Word2Vec Models for Twenty-year Periods of 18C (ECCO, "Literature and Language")
Creator: Ryan Heuser (heuser@stanford.edu | @quadrismegistus)
License: Creative Commons (CC BY-SA)
This is a zipped folder of five word2vec models. Each model was trained on 150 million words randomly sampled from the "Literature and Language" section of Eighteenth-Century Collections Online ("ECCO," by Gale). The five models correspond to the five twenty-year periods of the 18C: 1700-19, 1720-39, 1740-59, 1760-79, 1780-1799.

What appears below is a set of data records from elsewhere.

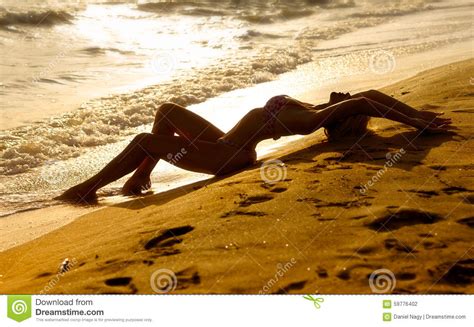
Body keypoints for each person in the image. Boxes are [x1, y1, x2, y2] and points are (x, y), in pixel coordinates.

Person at [57, 90, 453, 203]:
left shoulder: (311, 118)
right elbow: (369, 95)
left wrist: (416, 123)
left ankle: (87, 190)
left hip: (229, 157)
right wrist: (417, 111)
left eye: (343, 104)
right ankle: (139, 178)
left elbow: (364, 102)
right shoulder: (315, 107)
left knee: (145, 139)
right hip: (227, 142)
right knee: (167, 110)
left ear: (342, 118)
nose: (345, 94)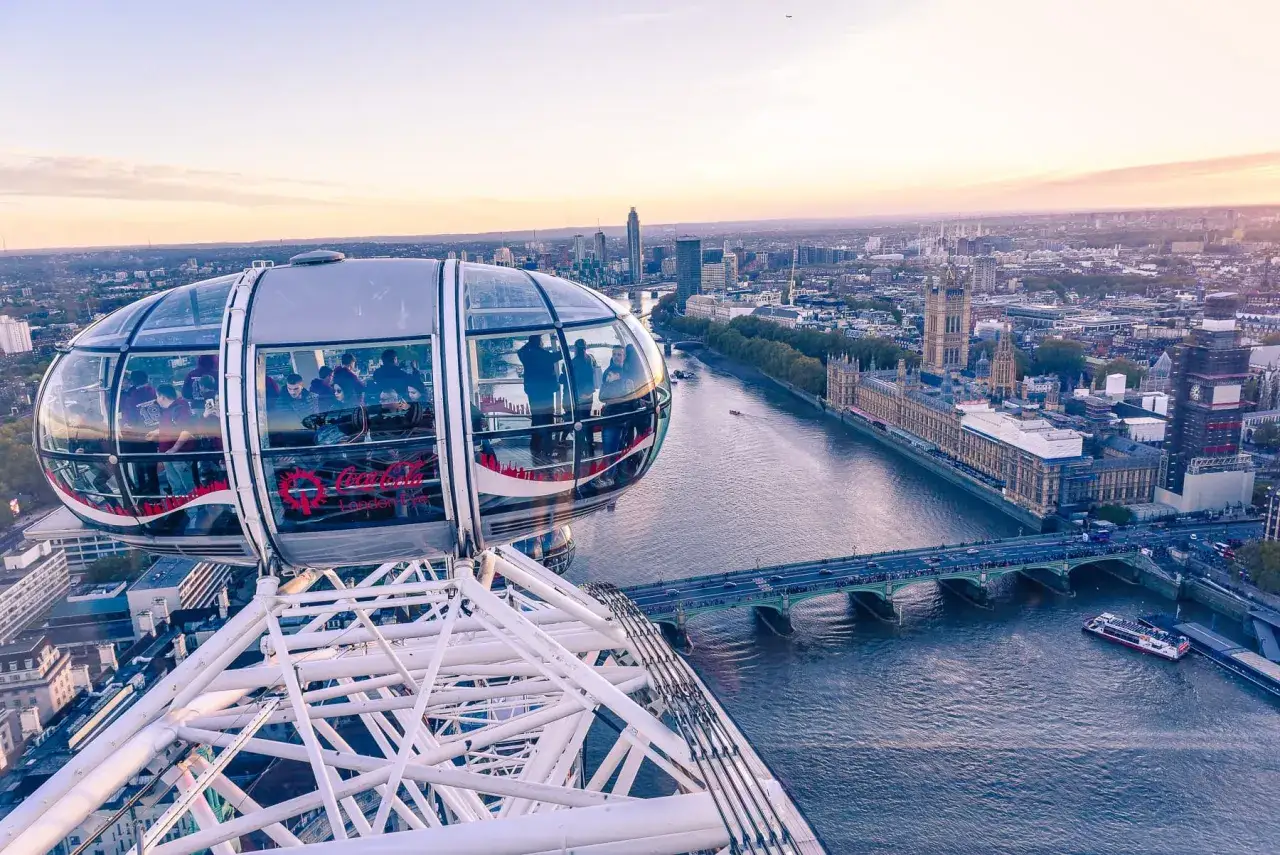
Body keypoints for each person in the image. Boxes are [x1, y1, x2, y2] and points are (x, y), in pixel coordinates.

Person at [517, 335, 562, 464]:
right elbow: (560, 355)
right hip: (546, 392)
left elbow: (519, 351)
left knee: (536, 418)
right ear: (539, 342)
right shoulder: (545, 354)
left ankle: (535, 445)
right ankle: (547, 448)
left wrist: (530, 344)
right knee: (548, 419)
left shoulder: (526, 355)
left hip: (533, 392)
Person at [146, 384, 196, 497]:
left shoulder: (180, 408)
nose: (156, 399)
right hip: (168, 455)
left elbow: (186, 431)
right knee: (176, 486)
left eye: (157, 396)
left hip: (178, 456)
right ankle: (182, 509)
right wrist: (156, 432)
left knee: (188, 487)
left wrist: (174, 449)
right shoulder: (169, 410)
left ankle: (195, 512)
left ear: (162, 397)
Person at [599, 345, 633, 459]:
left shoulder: (626, 372)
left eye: (619, 354)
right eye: (614, 354)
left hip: (624, 418)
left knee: (621, 453)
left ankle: (614, 474)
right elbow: (603, 397)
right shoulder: (610, 373)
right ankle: (608, 475)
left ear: (624, 356)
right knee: (610, 454)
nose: (616, 357)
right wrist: (613, 383)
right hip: (612, 417)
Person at [567, 338, 599, 455]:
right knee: (587, 418)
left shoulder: (574, 362)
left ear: (576, 348)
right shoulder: (590, 359)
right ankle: (590, 443)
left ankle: (580, 447)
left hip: (579, 395)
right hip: (589, 394)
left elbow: (570, 377)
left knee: (579, 420)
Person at [268, 373, 317, 447]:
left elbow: (317, 416)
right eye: (289, 389)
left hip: (312, 436)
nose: (292, 392)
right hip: (292, 439)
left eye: (296, 389)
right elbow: (283, 423)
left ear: (302, 386)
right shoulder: (281, 401)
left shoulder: (312, 397)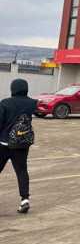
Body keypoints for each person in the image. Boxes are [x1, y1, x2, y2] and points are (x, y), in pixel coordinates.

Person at [0, 78, 37, 214]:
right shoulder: (32, 103)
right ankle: (24, 200)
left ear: (13, 89)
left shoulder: (5, 103)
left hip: (4, 143)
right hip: (21, 143)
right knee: (22, 171)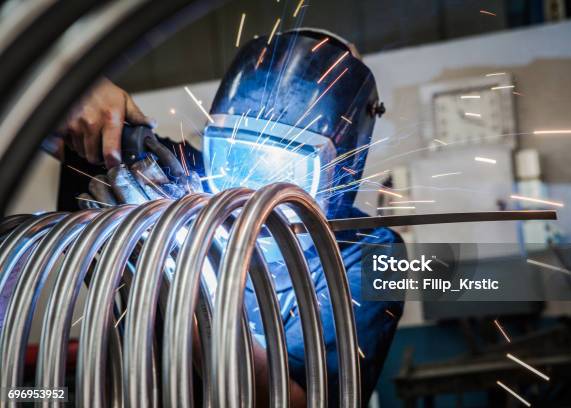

Each period has two files. One is a gzipped word2vec model, saved in Google's word2vec format, which is readable by word2vec, gensim, and GloVe. The other is a plain text file of the form [word][space][count][newline]. Both files can be easily imported with gensim like this:
import gensim
# Load word2vec model in the form: load_word2vec_format([gzipped model filename], [vocabulary filename])
model = gensim.models.Word2Vec.load_word2vec_format('word2vec.ECCO.1700-1719.skipgram_n=10.model.txt.gz', 'word2vec.ECCO.1700-1719.skipgram_n=10.model.vocab.txt')
# Test an analogy: Man is to woman as king is to ____?
print model.most_similar(['woman','king'], ['man'])
The models were trained using a skip-gram size of ten words. In order to reduce file size, each model was pruned of words not in the most frequent 50,000 words for that model / twenty-year period sample.